Sr. Ann Hayden, MM
Thursday, November 1, 2012
Revelations 7:2-4,9-14; Psalm 24:1-6; First John 3:1-3; Matthew 5:1-12

“Who shall ascend your hill of the Lord? And who shall stand in his holy place? Those who have clean hands and pure hearts, who do not lift up their souls to what is false, and do not swear deceitfully. They will receive blessings from the Lord… Such is the company of those who seek…the face of God…” Psalm 24:3-6

The Feast of All Saints is not a call to celebrate an elite group who lived extraordinary lives setting them apart from the many, ordinary sinner-folk like us. Today’s feast is about celebrating the open invitation by the God-of-Communion to all of creation and all peoples of every nation, and language as participants in God’s Trinitarian process that promises fullness of life for all.

Today is a day of celebration, a “fiesta” of transformation embraced as expressed in the Beatitudes of today’s Gospel. The transforming qualities required of members of the Reign of God are the same as those brought to life, death and new life in Jesus’ own expression of the paschal mystery. Matthew stresses active love and compassion as necessary qualities of the disciple of Jesus and John in the second reading stresses that disciples are beloved children of God. As such, we can expect no other fate than that of Jesus. God calls us to a spirit of self-emptying which we live into as God’s partners in mission, striving in humility and compassion, to comfort those who mourn; to act with hunger and thirst for justice; to open our hearts to see God in all around us; to be peacemakers and to persevere in the face of suffering that is a participation in the paschal mystery of God.

Recently, in the mountainous area of Jacaltenango, Guatemala, I found myself participating in what I consider a communion of saints. It was a celebration of the beatitudes lived as a uniting spirit of God’s favor among peoples of different culture and language and tradition who came together to dream, sustain and nourish their common good into reality. In doing so they built a bond of community expressed in self-emptying and self-gift that witnesses even today to Jesus’ life, death and on-going life among us.

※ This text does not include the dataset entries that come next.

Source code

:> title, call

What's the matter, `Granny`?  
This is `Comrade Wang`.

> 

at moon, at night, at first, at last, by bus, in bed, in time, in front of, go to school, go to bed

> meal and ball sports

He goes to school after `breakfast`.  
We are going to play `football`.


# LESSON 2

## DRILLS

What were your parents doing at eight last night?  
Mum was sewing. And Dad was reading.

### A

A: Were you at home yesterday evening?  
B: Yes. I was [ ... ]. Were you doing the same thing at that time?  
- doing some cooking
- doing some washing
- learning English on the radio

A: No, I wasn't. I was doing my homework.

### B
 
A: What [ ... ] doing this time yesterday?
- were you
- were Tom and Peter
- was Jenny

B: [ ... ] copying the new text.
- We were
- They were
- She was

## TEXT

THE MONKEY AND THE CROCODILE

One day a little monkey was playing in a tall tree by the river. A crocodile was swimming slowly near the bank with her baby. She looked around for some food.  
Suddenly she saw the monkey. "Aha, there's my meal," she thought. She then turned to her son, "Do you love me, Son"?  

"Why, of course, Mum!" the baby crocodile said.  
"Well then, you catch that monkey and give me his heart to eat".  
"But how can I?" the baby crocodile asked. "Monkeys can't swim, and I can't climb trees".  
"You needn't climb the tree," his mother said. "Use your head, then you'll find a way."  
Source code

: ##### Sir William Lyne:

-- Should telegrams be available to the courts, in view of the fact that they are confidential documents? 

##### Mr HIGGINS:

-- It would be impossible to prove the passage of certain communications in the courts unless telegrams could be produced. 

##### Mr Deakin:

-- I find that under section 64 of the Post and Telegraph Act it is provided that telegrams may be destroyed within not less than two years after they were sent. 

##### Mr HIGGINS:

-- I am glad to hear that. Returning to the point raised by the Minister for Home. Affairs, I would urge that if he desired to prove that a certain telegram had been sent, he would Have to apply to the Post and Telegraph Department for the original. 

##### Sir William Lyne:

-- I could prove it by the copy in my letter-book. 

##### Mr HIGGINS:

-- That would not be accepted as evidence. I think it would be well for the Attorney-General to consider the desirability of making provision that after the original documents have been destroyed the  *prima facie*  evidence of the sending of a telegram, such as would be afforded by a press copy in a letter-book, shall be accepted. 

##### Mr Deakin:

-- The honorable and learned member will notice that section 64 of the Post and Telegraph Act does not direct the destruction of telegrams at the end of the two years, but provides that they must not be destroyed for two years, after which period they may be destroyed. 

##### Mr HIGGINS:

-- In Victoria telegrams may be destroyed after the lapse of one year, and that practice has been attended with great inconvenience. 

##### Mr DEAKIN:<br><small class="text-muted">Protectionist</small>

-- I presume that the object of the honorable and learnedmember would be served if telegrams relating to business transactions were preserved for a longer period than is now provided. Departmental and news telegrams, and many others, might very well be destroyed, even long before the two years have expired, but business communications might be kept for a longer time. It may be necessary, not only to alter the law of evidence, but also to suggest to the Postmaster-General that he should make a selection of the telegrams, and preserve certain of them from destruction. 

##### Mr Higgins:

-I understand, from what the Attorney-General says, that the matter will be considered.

We gathered for the 50th anniversary of the founding of the Jacaltenango Hospital, which was the dream child of the Mayan people and the Maryknoll missioners who worked together there in the 1960s. They imagined a hospital that would provide modern medical care and community-based health services throughout an area accessible only by mule or horseback. Realizing the dream took the sacrifice of all in backbreaking work, spirit challenging set-backs, the mutual wiping away of tears in hours of shared hunger, thirst and emptying of self for what was right and just. Together they built a hospital and, even more profoundly, their passion purified their hearts and built a communion that is firmly bonded in love 50 years later.

Read more about the Jacaltenango Hospital on the Maryknoll Sisters' blog.

As the official celebration was unfolding, I witnessed, amidst the flowers and the speeches, in the singing and the dancing, a celebration of communion and relationship. It was present in the gentle greetings and huge embraces of old friends. It was present in the tears over those who are diminished or have joined the ancestors. It was present in the faces lit with joy and in the ears turned to hear again the stories of sacrifice and of selfless courage. It is present today in the hope that has been engendered in the sons and daughters of the Mayan people and in the newer generations of Maryknoll, who have all heard the stories and are encouraged by the witness of these partners in God’s mission, who strove and continue to strive in humility and compassion for the lived present and awaited future of the Reign of God.

In Christ, we are no longer sinner or saint, Jew or gentile, slave or free, man or woman. We are all called to be the Communion of Saints NOW and to live into the gift that God’s favor offers. While we may not, in this life, see the fruit of our labor, if we labor in sincere love; in active endurance; in non-violent grief and in merciful peacemaking, then the Beatitudes, as a declaration of God’s promise to the lowly, bring us joy and happiness now and always. Happy are we when, together, we build the Communion of LOVE.